** Opening Passage shown block **
Duration of antibiotics may also not need to be prolonged. Veterinarians tend to believe if the infection was “really bad”, it may require prolonged therapy; that’s not neccesarily the case.

Some evidence in human medicine shows a 7 to 10-day duration of antibiotics is often sufficient with appropriate source control. A recent review demonstrated as little as three to five days may be appropriate when source control is used and leukemoid response is monitored to guide therapy.

Investigating the use of biomarkers, such as procalcitonin, to help guide de-escalation and duration of antibiotics is ongoing in human medicine. Little evidence exists in veterinary medicine at this time for use of procalcitonin as a tool to guide antibiotic therapy.

A human study reported a decrease in duration of antibiotic use when procalcitonin was used as a guide; however, the study had small numbers.

Source control

One of the most important aspects of treatment is source control. Once a source of infection has been identified, it should be eliminated or minimised as soon as it is safe for the patient.
** Closing Passage shown block **
** Opening Supplied entries block **
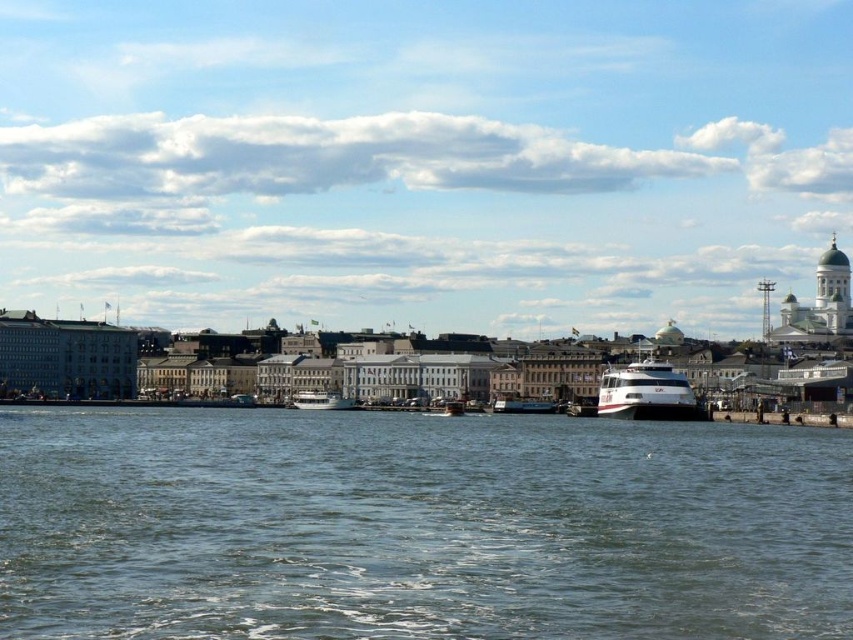
Which is behind, point (547, 403) or point (318, 400)?

The point (318, 400) is behind.

Between point (495, 396) and point (293, 396), which one is positioned in front?

Point (495, 396)

The width and height of the screenshot is (853, 640). I want to click on metallic blue boat at center, so click(521, 404).

Where is `metallic blue boat at center`? Image resolution: width=853 pixels, height=640 pixels. metallic blue boat at center is located at coordinates (521, 404).

Does blue water at center have a greater height compared to white glossy ferry at center?

Incorrect, blue water at center's height is not larger of white glossy ferry at center's.

Is point (461, 512) farther from camera compared to point (683, 417)?

No, it is in front of (683, 417).

Who is more distant from viewer, (502, 584) or (625, 381)?

The point (625, 381) is more distant.

This screenshot has width=853, height=640. What are the coordinates of `blue water at center` in the screenshot? It's located at (418, 525).

Does white glossy ferry at center appear on the right side of white glossy boat at center?

Correct, you'll find white glossy ferry at center to the right of white glossy boat at center.

Who is lower down, white glossy ferry at center or white glossy boat at center?

Positioned lower is white glossy boat at center.

Is point (664, 417) positioned before point (323, 394)?

Yes, point (664, 417) is closer to viewer.

Identify the location of white glossy ferry at center. coord(647,394).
** Closing Supplied entries block **
* Complete the following:
**a)** According to the passage on antibiotic duration, why might a severe infection not need a prolonged course of antibiotics? Answer in one to three sentences.
**b)** Copy the passage on antibiotic duration from "A human study" up to and including "for the patient.".
These records were taken from a separate source.

* Written responses:
**a)** Evidence in human medicine shows that 7 to 10 days of antibiotics is often sufficient with appropriate source control. A recent review found that as little as three to five days may be appropriate when source control is used and leukemoid response is monitored to guide therapy.

**b)**
A human study reported a decrease in duration of antibiotic use when procalcitonin was used as a guide; however, the study had small numbers.

Source control

One of the most important aspects of treatment is source control. Once a source of infection has been identified, it should be eliminated or minimised as soon as it is safe for the patient.